Robust heuristic for binding SOC without exact solution

I’m solving a large number of LPs with a single second-order cone constraint. For each of these problems, I want to check, if the SOC is binding. To keep the run-time short, I do not want to obtain an exact solution or compute duals. So, my code look something like this:

using Gurobi, JuMP
model = Model(Gurobi.Optimizer)

@variable(model, x[i=1:2])
soc= @constraint(model, x[1]^2 + x[2]^2 <= 50.0)
@objective(model, Max, x[1] + x[2] )

val = value(soc)
rhs = normalized_rhs(soc)
slack = val - rhs

Although soc is theoretical binding, its slack is always around 3e-6 due to imprecisions. When looking for an appopriate and robust heuristic to check if soc is binding, there were two things I wondered about specifically:

  1. Is it a good idea to look at the slack or should I rather evaluate the ratio of val and rhs?
  2. How sensitive is the slack (or ratio of val and rhs) to model properties like the objective value and solver parameters like the convergence or feasibility tolerance?

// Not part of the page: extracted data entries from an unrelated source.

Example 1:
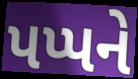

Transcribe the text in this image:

પપ્પને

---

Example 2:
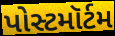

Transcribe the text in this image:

પોસ્ટમૉર્ટમ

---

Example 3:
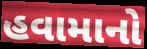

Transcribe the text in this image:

હવામાનો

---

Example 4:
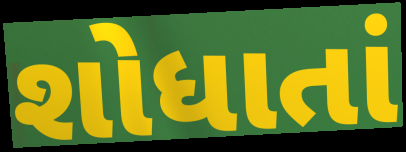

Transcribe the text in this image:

શોધાતાં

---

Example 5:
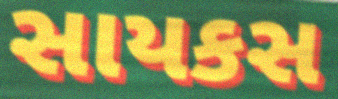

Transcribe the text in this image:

સાયકસ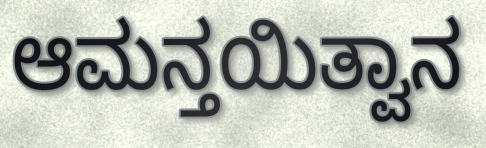
ಆಮನ್ತಯಿತ್ವಾನ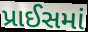
પ્રાઈસમાંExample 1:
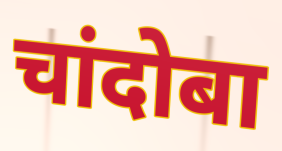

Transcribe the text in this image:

चांदोबा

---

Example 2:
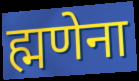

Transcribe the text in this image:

ह्मणेना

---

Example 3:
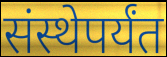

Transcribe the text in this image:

संस्थेपर्यंत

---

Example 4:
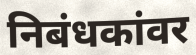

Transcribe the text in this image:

निबंधकांवर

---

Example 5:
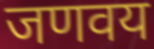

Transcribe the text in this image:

जणवयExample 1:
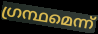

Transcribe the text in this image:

ഗ്രന്ഥമെന്ന്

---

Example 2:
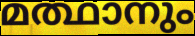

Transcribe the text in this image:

മത്ഥാനും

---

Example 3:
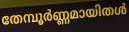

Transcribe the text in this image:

തേമ്പൂർണ്ണമായിതൾ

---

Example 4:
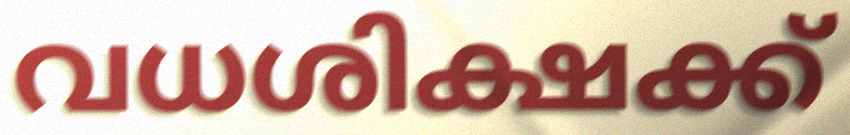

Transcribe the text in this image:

Numerical tolerances are hard, and the answer very much depends on the solver and methods you’re using. So, you might get a more informed answer from Gurobi support.

What you might try is solving the LP without the SOC, checking if the SOC is already satisfied (up to whatever tolerance is meaningful to you), and if not, add the SOC constraint and re-solve.

I do not want to obtain an exact solution or compute duals

Minor point, but all SOC solvers I’m aware of compute duals either explicitly or implicitly as part of solving the problem.